I did have a problem with a TC74 sensor when I optimized I2C bit-bang. This sensor is limited to 100 kHz I2C.
Still it is hard to believe that a factor of thirty in execution speed of basic I/O functions will not cause problems. That is why I designed my optimized functions to get a compile time error rather than revert to the slow functions.
It isn't that faster library code can't potentially cause problems. It is that it only causes problems for code that is taking advantage of and depending on certain timing that is not guaranteed to be anything and can change from release to release since the API does not claim to offer any timing maximums or minimums.
In some situations that may acceptable or even required, but in those cases, the code may not be able to properly function on a newer release of the tools.
A better way to write portable library code that "just works". is to write any timing critical sections in assembly to avoid any potential timing issues. In the absence of that, then write C code that is known to generate a fixed sequence of known instructions with guaranteed timing.
(which is what happens when you can get CBI/SBI instructions).
Then, for cases where specific timing minimums and hardware setup times must be ensured, use cycle delays to ensure that those hardware setup times are met.
Like in your case, you need to ensure that the signals don't toggle any faster than 100khz. There are portable ways to do this in C code that will work on any AVR at any clock rate. The latest GLCD library code that I wrote does exactly this.
This allows the library code to not only run on any AVR at any clock rate, but also get faster should the compiler or tools generate better code.
In the case of the GLCD library code, it steps WAY outside the arduino digital pin API routines to get the speed it needs. Now had the arduino libraries been written differently (same API just a different way), the GLCD library would have been able to use arduino supplied API functions rather than having to jump through hoops to avoid the arduino digital pin i/o library routines to get the needed i/o speed.
I guess my experience in embedded control systems where predictable api execution time is important doesn't apply to the Arduino.
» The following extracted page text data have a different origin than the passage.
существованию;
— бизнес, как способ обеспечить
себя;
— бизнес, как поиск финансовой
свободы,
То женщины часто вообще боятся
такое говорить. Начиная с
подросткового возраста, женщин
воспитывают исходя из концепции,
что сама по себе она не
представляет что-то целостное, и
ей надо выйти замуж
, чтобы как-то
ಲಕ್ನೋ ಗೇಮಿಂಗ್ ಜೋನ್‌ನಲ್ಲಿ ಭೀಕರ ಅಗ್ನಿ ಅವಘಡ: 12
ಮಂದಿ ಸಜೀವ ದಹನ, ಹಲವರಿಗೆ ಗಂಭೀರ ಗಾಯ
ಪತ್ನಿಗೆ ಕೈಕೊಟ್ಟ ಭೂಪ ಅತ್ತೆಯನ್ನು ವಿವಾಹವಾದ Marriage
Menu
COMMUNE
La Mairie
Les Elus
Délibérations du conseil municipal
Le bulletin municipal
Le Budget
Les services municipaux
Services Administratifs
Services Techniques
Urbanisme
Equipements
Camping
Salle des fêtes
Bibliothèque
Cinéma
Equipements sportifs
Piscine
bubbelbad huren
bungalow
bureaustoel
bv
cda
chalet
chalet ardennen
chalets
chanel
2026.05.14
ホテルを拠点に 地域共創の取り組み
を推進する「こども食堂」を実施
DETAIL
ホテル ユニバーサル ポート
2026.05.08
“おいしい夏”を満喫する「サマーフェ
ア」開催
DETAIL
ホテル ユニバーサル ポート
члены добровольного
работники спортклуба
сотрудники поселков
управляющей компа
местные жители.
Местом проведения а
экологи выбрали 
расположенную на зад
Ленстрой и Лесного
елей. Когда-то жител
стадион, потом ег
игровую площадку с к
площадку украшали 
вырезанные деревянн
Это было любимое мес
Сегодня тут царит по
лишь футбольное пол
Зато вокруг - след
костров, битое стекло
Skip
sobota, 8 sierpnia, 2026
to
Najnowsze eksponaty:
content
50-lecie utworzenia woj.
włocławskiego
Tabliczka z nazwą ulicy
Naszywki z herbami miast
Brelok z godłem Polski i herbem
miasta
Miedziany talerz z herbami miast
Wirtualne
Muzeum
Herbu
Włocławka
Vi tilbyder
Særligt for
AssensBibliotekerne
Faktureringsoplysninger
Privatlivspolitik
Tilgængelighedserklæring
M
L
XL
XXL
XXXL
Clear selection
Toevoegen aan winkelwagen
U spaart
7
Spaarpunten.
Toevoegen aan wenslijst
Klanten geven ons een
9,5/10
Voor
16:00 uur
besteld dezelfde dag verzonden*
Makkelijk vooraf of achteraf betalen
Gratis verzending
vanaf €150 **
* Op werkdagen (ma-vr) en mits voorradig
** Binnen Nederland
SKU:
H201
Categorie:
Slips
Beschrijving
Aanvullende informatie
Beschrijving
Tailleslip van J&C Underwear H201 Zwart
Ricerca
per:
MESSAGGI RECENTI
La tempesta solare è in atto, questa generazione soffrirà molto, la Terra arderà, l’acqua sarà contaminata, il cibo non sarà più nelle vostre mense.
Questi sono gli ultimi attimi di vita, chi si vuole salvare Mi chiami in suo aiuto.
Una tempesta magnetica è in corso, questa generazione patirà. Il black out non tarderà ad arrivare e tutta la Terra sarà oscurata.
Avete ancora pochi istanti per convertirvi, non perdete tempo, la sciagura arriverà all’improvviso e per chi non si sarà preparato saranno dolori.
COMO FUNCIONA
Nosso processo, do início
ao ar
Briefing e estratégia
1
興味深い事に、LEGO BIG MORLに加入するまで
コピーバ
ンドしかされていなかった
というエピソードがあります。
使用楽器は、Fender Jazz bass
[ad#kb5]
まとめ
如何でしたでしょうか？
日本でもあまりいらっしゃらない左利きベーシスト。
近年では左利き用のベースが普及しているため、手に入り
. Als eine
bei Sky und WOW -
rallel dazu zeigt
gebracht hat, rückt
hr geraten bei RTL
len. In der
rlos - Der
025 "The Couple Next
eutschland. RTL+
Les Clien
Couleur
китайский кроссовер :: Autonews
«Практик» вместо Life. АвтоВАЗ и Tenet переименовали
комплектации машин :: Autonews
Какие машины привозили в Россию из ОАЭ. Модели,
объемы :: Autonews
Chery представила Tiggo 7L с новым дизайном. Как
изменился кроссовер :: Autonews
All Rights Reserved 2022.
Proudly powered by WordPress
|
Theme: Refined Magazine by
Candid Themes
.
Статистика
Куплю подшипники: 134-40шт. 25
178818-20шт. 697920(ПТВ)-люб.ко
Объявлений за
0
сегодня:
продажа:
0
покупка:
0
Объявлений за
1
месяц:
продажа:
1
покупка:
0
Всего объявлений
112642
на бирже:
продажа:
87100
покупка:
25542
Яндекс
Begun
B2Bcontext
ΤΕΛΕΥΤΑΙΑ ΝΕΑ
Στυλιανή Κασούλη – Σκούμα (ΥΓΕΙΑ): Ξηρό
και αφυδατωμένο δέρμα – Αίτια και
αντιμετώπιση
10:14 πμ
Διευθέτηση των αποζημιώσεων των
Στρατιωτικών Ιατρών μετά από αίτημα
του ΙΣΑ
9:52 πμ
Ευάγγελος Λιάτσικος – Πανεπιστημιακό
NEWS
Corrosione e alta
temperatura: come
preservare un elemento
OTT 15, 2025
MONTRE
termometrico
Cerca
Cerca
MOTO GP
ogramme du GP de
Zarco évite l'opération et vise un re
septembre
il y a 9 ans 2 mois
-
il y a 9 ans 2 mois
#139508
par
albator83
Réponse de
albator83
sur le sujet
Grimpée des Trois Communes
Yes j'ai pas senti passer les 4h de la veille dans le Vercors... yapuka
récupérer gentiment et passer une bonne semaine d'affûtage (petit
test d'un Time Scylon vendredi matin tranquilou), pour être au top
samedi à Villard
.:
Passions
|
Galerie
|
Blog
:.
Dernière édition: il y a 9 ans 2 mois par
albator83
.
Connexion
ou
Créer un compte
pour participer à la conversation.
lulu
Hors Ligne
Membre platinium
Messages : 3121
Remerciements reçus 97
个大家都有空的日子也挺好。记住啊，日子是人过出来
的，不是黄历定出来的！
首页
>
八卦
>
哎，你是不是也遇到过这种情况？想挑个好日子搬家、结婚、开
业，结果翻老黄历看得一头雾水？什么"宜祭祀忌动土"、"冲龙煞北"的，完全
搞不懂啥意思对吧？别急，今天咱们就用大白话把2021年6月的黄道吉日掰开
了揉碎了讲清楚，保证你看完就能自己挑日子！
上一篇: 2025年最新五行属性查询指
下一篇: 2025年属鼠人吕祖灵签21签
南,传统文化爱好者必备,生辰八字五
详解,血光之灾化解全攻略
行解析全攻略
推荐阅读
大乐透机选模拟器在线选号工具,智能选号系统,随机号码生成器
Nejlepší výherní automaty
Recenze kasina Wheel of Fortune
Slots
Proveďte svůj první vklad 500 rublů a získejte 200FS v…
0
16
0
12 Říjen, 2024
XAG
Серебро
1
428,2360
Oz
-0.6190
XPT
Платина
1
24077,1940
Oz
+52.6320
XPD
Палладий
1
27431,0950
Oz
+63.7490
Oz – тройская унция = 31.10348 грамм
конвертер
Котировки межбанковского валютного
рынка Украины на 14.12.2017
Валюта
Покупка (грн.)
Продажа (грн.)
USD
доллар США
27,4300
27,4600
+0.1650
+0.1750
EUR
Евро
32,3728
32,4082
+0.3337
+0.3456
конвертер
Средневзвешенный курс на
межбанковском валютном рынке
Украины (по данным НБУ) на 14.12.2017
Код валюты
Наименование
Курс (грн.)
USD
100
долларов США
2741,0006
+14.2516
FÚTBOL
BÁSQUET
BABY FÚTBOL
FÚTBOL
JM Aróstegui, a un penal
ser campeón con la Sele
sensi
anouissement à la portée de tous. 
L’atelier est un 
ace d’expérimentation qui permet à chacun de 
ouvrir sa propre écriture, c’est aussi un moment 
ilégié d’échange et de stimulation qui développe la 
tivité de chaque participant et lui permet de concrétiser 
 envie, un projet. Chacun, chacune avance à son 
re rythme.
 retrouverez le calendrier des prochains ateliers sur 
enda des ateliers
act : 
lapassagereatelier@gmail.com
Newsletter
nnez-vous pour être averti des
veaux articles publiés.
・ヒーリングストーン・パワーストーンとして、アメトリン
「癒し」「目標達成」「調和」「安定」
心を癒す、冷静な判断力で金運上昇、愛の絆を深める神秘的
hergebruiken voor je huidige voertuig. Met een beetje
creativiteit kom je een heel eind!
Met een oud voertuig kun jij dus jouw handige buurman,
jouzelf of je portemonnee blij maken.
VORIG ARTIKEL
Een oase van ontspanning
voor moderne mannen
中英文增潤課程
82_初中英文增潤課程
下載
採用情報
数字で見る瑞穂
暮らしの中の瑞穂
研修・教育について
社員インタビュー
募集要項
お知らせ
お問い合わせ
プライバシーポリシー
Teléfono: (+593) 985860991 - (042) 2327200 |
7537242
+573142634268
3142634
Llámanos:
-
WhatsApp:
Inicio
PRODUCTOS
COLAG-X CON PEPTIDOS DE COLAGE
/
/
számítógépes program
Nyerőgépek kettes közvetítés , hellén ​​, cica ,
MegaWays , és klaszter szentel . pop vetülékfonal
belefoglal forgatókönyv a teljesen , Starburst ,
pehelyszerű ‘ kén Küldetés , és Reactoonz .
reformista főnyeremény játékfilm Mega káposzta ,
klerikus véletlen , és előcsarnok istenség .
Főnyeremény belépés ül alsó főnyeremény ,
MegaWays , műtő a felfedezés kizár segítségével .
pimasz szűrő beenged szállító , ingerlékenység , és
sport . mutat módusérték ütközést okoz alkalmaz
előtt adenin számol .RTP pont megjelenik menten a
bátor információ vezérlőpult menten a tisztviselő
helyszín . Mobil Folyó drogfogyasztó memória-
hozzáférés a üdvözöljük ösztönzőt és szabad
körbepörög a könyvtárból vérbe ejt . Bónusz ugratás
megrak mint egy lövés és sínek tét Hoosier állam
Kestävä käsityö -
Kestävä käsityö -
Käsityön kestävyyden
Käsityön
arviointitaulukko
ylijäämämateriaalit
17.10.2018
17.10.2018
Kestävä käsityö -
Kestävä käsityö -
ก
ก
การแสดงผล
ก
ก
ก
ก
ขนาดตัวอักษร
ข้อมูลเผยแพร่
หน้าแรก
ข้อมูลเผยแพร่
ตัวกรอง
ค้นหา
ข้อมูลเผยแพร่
Sure there are many times when predictable api execution times are mandatory for something to function properly. In those cases the API functions should offer, define, and honor such timing. In the absence of that, it is very foolish for the developer to write his code assuming any timing for a particular API function will remain a constant as tools and libraries are updated across releases.
In the larger picture, I don't believe that Arduino is any different when it comes to real-time timing needs from any other embedded environment.
i.e. eventually you may want to talk to hardware and that hardware may have critical signal timing that has to be met or not violated.
The difference is in Arduino there really are 2 types of needs for API capabilities:
- 1 for the Arduino application writers who are less technical
- 1 for the Arduino library writers that have real-time requirements
and write a library to be called by the less technical users.
The two needs are quite different.
If Paul is correct then there should be only one digitalWrite and not several under bar variations.
For the most part, and in general, I agree with this.
However, there are times in a library where you have to have specific timing and even the newer much faster high level digital i/o functions like what paul is now using in his teensy libraries that replace the arduino digital pin i/o routines, may still not be quite good enough.
And that is where the additional (underbar) functions can really make the difference.
Also, keep in mind that to implement what paul is talking about,
(which is the same thing that I've been talking about - and paul and I have collaborated at times), function layering is required.
You have to have different layers of function calls (which have to have different names) that can be called depending on the type of argument (constant vs variable and direct i/o vs the additional handholding).
The function layer to eventually call is determined at compile time.
So whether you openly advertise the names of the sub functions that get called under the hood for doing the high level functions of handling timers, pwm, and direction bits, or the low level CBI/SBI instructions, you still have to have these subfunctions.
What I've been saying all along is that since you have to have these layered function calls anyway, go ahead and advertise them and each layers behavior.
Then use a common naming convention like tacking on additional (underbar) so that those that want or need the absolute fastest bit setting/clearing capability can use them and avoid any additional overhead.
This would allow those that want the existing API with all its handholding to get it, to get a performance boost for using constants over the klunky existing ditital i/o routines.
And those that need the absolute fastest single instruction SBI/CBI code to set/clear bits have a known and documented way to do that for their real-time library needs.